Input data -
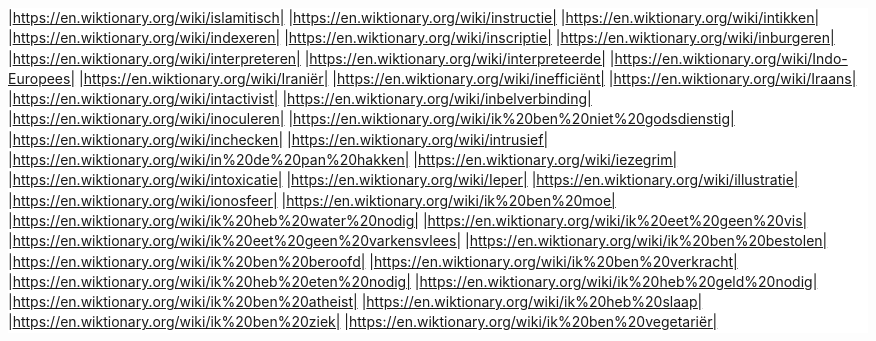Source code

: |https://en.wiktionary.org/wiki/islamitisch|
|https://en.wiktionary.org/wiki/instructie|
|https://en.wiktionary.org/wiki/intikken|
|https://en.wiktionary.org/wiki/indexeren|
|https://en.wiktionary.org/wiki/inscriptie|
|https://en.wiktionary.org/wiki/inburgeren|
|https://en.wiktionary.org/wiki/interpreteren|
|https://en.wiktionary.org/wiki/interpreteerde|
|https://en.wiktionary.org/wiki/Indo-Europees|
|https://en.wiktionary.org/wiki/Iraniër|
|https://en.wiktionary.org/wiki/inefficiënt|
|https://en.wiktionary.org/wiki/Iraans|
|https://en.wiktionary.org/wiki/intactivist|
|https://en.wiktionary.org/wiki/inbelverbinding|
|https://en.wiktionary.org/wiki/inoculeren|
|https://en.wiktionary.org/wiki/ik%20ben%20niet%20godsdienstig|
|https://en.wiktionary.org/wiki/inchecken|
|https://en.wiktionary.org/wiki/intrusief|
|https://en.wiktionary.org/wiki/in%20de%20pan%20hakken|
|https://en.wiktionary.org/wiki/iezegrim|
|https://en.wiktionary.org/wiki/intoxicatie|
|https://en.wiktionary.org/wiki/Ieper|
|https://en.wiktionary.org/wiki/illustratie|
|https://en.wiktionary.org/wiki/ionosfeer|
|https://en.wiktionary.org/wiki/ik%20ben%20moe|
|https://en.wiktionary.org/wiki/ik%20heb%20water%20nodig|
|https://en.wiktionary.org/wiki/ik%20eet%20geen%20vis|
|https://en.wiktionary.org/wiki/ik%20eet%20geen%20varkensvlees|
|https://en.wiktionary.org/wiki/ik%20ben%20bestolen|
|https://en.wiktionary.org/wiki/ik%20ben%20beroofd|
|https://en.wiktionary.org/wiki/ik%20ben%20verkracht|
|https://en.wiktionary.org/wiki/ik%20heb%20eten%20nodig|
|https://en.wiktionary.org/wiki/ik%20heb%20geld%20nodig|
|https://en.wiktionary.org/wiki/ik%20ben%20atheist|
|https://en.wiktionary.org/wiki/ik%20heb%20slaap|
|https://en.wiktionary.org/wiki/ik%20ben%20ziek|
|https://en.wiktionary.org/wiki/ik%20ben%20vegetariër|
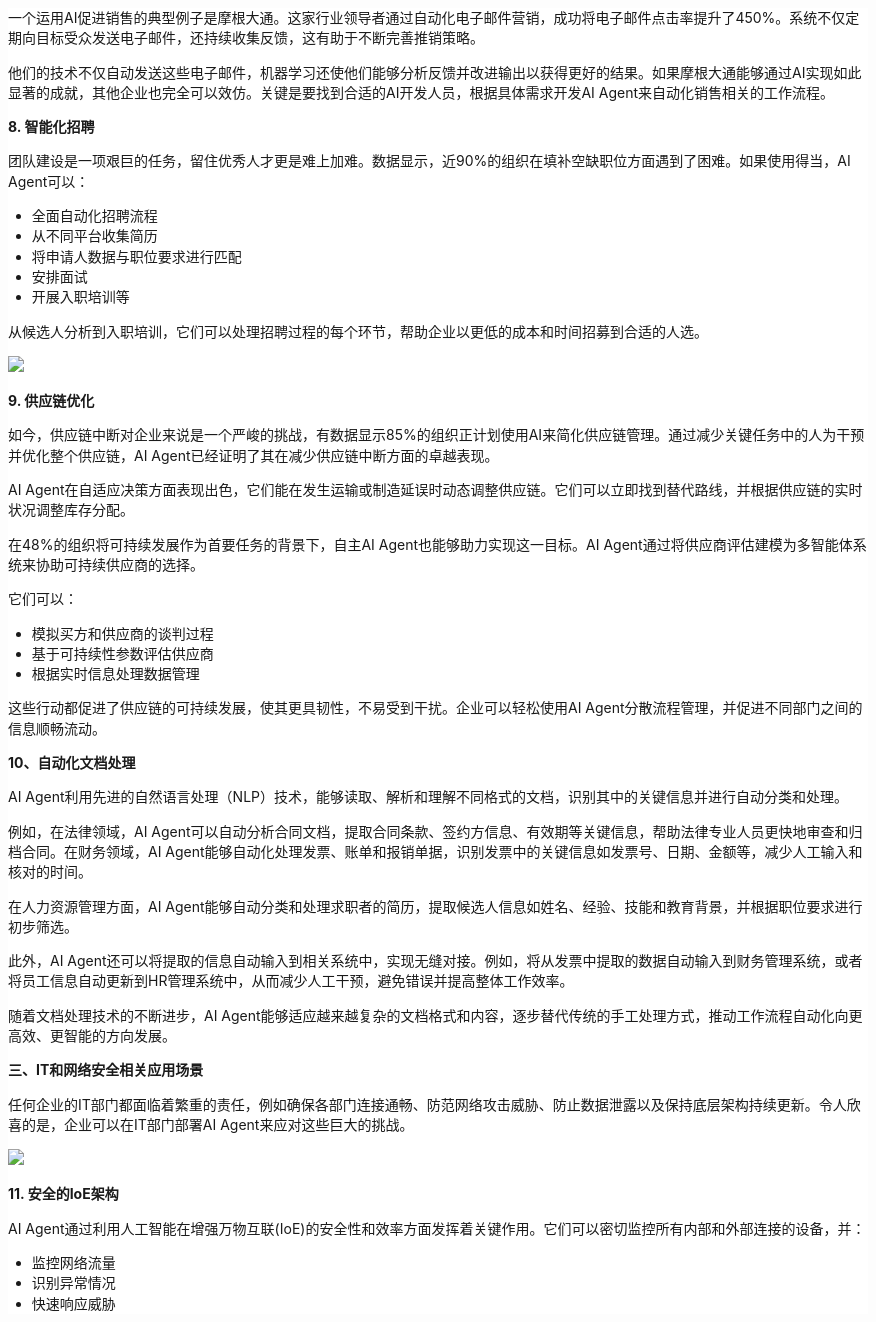 一个运用AI促进销售的典型例子是摩根大通。这家行业领导者通过自动化电子邮件营销，成功将电子邮件点击率提升了450%。系统不仅定期向目标受众发送电子邮件，还持续收集反馈，这有助于不断完善推销策略。

他们的技术不仅自动发送这些电子邮件，机器学习还使他们能够分析反馈并改进输出以获得更好的结果。如果摩根大通能够通过AI实现如此显著的成就，其他企业也完全可以效仿。关键是要找到合适的AI开发人员，根据具体需求开发AI Agent来自动化销售相关的工作流程。

**8\. 智能化招聘**

团队建设是一项艰巨的任务，留住优秀人才更是难上加难。数据显示，近90%的组织在填补空缺职位方面遇到了困难。如果使用得当，AI Agent可以：

*   全面自动化招聘流程
*   从不同平台收集简历
*   将申请人数据与职位要求进行匹配
*   安排面试
*   开展入职培训等

从候选人分析到入职培训，它们可以处理招聘过程的每个环节，帮助企业以更低的成本和时间招募到合适的人选。

![](https://p3-sign.toutiaoimg.com/tos-cn-i-ezhpy3drpa/5a44fe79b8b242b4b80d84981c710e60~tplv-tt-origin-web:gif.jpeg?_iz=58558&from=article.pc_detail&lk3s=953192f4&x-expires=1735732744&x-signature=EG%2B0klRg07TlpW3cB0kc89lcM9c%3D)

**9\. 供应链优化**

如今，供应链中断对企业来说是一个严峻的挑战，有数据显示85%的组织正计划使用AI来简化供应链管理。通过减少关键任务中的人为干预并优化整个供应链，AI Agent已经证明了其在减少供应链中断方面的卓越表现。

AI Agent在自适应决策方面表现出色，它们能在发生运输或制造延误时动态调整供应链。它们可以立即找到替代路线，并根据供应链的实时状况调整库存分配。

在48%的组织将可持续发展作为首要任务的背景下，自主AI Agent也能够助力实现这一目标。AI Agent通过将供应商评估建模为多智能体系统来协助可持续供应商的选择。

它们可以：

*   模拟买方和供应商的谈判过程
*   基于可持续性参数评估供应商
*   根据实时信息处理数据管理

这些行动都促进了供应链的可持续发展，使其更具韧性，不易受到干扰。企业可以轻松使用AI Agent分散流程管理，并促进不同部门之间的信息顺畅流动。

**10、自动化文档处理**

AI Agent利用先进的自然语言处理（NLP）技术，能够读取、解析和理解不同格式的文档，识别其中的关键信息并进行自动分类和处理。

例如，在法律领域，AI Agent可以自动分析合同文档，提取合同条款、签约方信息、有效期等关键信息，帮助法律专业人员更快地审查和归档合同。在财务领域，AI Agent能够自动化处理发票、账单和报销单据，识别发票中的关键信息如发票号、日期、金额等，减少人工输入和核对的时间。

在人力资源管理方面，AI Agent能够自动分类和处理求职者的简历，提取候选人信息如姓名、经验、技能和教育背景，并根据职位要求进行初步筛选。

此外，AI Agent还可以将提取的信息自动输入到相关系统中，实现无缝对接。例如，将从发票中提取的数据自动输入到财务管理系统，或者将员工信息自动更新到HR管理系统中，从而减少人工干预，避免错误并提高整体工作效率。

随着文档处理技术的不断进步，AI Agent能够适应越来越复杂的文档格式和内容，逐步替代传统的手工处理方式，推动工作流程自动化向更高效、更智能的方向发展。

**三、IT和网络安全相关应用场景**

任何企业的IT部门都面临着繁重的责任，例如确保各部门连接通畅、防范网络攻击威胁、防止数据泄露以及保持底层架构持续更新。令人欣喜的是，企业可以在IT部门部署AI Agent来应对这些巨大的挑战。

![](https://p3-sign.toutiaoimg.com/tos-cn-i-ezhpy3drpa/3375272be2e848d8a624fde308de9334~tplv-tt-origin-web:gif.jpeg?_iz=58558&from=article.pc_detail&lk3s=953192f4&x-expires=1735732744&x-signature=Jldp2gXiHbLqmi9TGPb6f1EKKcc%3D)

**11\. 安全的IoE架构**

AI Agent通过利用人工智能在增强万物互联(IoE)的安全性和效率方面发挥着关键作用。它们可以密切监控所有内部和外部连接的设备，并：

*   监控网络流量
*   识别异常情况
*   快速响应威胁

Exercise directions - In the listing above, locate the line with "随着文档处理技术的不断进步，" and the line with "任何企业的IT部门都面临着繁", then extract exactly those lines and every line between them, and nothing more.

Answer to the exercise -
随着文档处理技术的不断进步，AI Agent能够适应越来越复杂的文档格式和内容，逐步替代传统的手工处理方式，推动工作流程自动化向更高效、更智能的方向发展。

**三、IT和网络安全相关应用场景**

任何企业的IT部门都面临着繁重的责任，例如确保各部门连接通畅、防范网络攻击威胁、防止数据泄露以及保持底层架构持续更新。令人欣喜的是，企业可以在IT部门部署AI Agent来应对这些巨大的挑战。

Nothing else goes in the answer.